Dreams. We all to live the dream. We strive to hold dream jobs. Who actually gets to live a dream? Who actually gets to see their desires and ambitions and their subconscious play out in front of them?
I can think of one man who lived out his dream, and we just lost him- Steve Sabol.
Steve Sabol was the co-founder of NFL films. NFL Films is the reason why The National Football League stopped being a sport and became a national obsession.
Steve and his dad Ed Sabol created NFL films because they just wanted to document their favorite sport. So the Sabol boys filmed the big games. The real magic started on a -16 degree day in January in Wisconsin. Two football teams simply played a game on a frozen field.
Or at least, that's what the game would have been to lesser filmmakers. They turned it into a historical event.
Lambeau Field in Green Bay became a hallowed shrine: the mythical Frozen Tundra, as bleak and barren as the icy fields of Jotunheim. I can't watch the footage of that game without grabbing a blanket. Hell, I can't hear the phrase Ice Bowl without sneering and thinking Bart Starr is a warrior. An actual warrior; in reality, he's a man who played football in the 60s. That's what Steve Sabol did.
As the 60s progressed, the NFL gave the rights to its old broadcasts to the Sabols, as a posterity measure. But what it became was a guarantee that no game would go unforgotten or un-embellished.
When Steve took over in the 70s, he had the brilliant idea to implement slow motion when filming games. Moments occurring in seconds of real time were minutes of glory when Steve got his hands on them:
In the 90s, the NFL wanted to improve its appeal on TV, so it took a page from NFL Films and added slow motion replays to telecasts. This was the first step in making the NFL America's favorite TV show. It's the only sport I know that is more fun to watch on TV than it is live. And Steve opened the flood gates, and his vision for how the sport should look became the norm.

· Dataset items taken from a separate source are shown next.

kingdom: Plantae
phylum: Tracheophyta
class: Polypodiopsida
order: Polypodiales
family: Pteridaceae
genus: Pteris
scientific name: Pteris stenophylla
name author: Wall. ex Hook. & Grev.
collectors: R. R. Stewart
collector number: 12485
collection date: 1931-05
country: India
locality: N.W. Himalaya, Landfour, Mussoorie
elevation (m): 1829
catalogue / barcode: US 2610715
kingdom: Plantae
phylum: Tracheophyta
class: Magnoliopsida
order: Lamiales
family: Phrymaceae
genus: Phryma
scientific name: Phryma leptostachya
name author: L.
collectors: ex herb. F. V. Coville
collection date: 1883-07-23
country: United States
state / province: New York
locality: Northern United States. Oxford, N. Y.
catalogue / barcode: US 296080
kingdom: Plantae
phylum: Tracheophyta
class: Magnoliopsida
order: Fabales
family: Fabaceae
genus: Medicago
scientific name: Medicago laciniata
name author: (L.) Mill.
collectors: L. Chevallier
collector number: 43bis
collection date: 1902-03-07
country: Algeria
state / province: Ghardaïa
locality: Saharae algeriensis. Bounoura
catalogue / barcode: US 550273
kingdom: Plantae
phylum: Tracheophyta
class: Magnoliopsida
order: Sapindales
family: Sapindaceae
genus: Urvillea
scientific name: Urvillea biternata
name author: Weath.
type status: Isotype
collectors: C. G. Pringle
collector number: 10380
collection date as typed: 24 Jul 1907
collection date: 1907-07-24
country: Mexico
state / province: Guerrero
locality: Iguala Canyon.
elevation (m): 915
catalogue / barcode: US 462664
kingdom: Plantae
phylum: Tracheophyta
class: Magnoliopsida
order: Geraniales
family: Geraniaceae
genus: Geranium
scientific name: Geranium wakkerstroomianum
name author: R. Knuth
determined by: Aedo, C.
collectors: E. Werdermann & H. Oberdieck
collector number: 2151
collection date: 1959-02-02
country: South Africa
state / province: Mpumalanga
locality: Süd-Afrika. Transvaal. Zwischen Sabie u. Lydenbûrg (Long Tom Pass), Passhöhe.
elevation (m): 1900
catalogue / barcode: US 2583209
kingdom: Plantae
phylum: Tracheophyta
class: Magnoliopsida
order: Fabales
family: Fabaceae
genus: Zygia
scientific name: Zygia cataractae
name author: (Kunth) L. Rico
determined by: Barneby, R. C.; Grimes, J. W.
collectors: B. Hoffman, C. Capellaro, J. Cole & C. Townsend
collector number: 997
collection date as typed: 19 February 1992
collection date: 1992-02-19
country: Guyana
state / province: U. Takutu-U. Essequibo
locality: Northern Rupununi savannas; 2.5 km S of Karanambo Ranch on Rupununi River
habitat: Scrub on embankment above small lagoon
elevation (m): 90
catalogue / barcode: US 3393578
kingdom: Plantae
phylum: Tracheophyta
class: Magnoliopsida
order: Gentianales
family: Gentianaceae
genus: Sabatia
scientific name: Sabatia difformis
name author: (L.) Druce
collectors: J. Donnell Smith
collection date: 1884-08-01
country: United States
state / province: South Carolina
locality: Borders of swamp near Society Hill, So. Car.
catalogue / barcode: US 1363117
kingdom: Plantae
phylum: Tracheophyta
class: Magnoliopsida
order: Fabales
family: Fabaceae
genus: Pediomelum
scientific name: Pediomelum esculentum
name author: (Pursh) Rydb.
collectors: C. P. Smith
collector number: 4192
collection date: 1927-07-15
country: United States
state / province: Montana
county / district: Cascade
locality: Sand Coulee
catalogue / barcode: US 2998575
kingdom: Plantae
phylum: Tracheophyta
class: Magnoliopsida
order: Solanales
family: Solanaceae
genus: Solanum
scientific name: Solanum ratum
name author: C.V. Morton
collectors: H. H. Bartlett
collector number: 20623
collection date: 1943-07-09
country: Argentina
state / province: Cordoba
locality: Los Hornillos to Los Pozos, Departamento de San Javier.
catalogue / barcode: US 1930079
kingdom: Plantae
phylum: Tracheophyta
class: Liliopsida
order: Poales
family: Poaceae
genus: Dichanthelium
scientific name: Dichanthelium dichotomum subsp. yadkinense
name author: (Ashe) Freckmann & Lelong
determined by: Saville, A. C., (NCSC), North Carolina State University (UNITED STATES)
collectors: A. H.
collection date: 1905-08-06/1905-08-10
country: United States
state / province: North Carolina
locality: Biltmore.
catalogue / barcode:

I would spend my summers as a boy watching Steve's work, dreaming of becoming an NFL player. If you've ever met me, I have neither the mentality nor the fast-twitch muscle to be a professional athlete. But, Steve made these people my heroes. And not just role model heroes, my warriors from epic poetry. The way Steve and the NFL Films crew captured these men captured not only my imagination, but their greatest moments.
Moments of joy:
Determination:
And the six thousand different emotions present in this still of Kellen Winslow:
I bet Greek children remembered Odysseus the way I remembered Joe Montana.
As an adult I think back and realize that Joe Montana was probably nothing more than another imbecilic jock that went to Notre Dame. But I just can think these thoughts, as true as they are. I could barely even type them just now; I dare I badmouth Montana, he threw the pass that became THE CATCH. And I know there was one man who made me believe the myths about these men, who made me a fan.
And I loved and respected Steve because that's all he was, a fan. He was a huge football fan that got to watch football all day. Need proof?
Steve wrote a hugely nerdy poem about the Oakland Raiders. If you know anything about the Oakland Raiders, they're the most sociopathic meatheads in a sport composed of sociopathic meatheads. He wrote a poem about them.
And then matched it to his footage of the Raiders.
And the Raiders adopted it as their team poem. Yes, Steve got the football team into poetry. By just being a nerd.
I was moved to hear that Steve Sabol died this week. But NFL Films will live on. The moments on film will live on. The struggles, the emotions, the myths, they live on. The men he made gods will live on. The sport will live on, and the love of the sport will live on. So in a way, he never leaves us. Rest in Peace Sabol.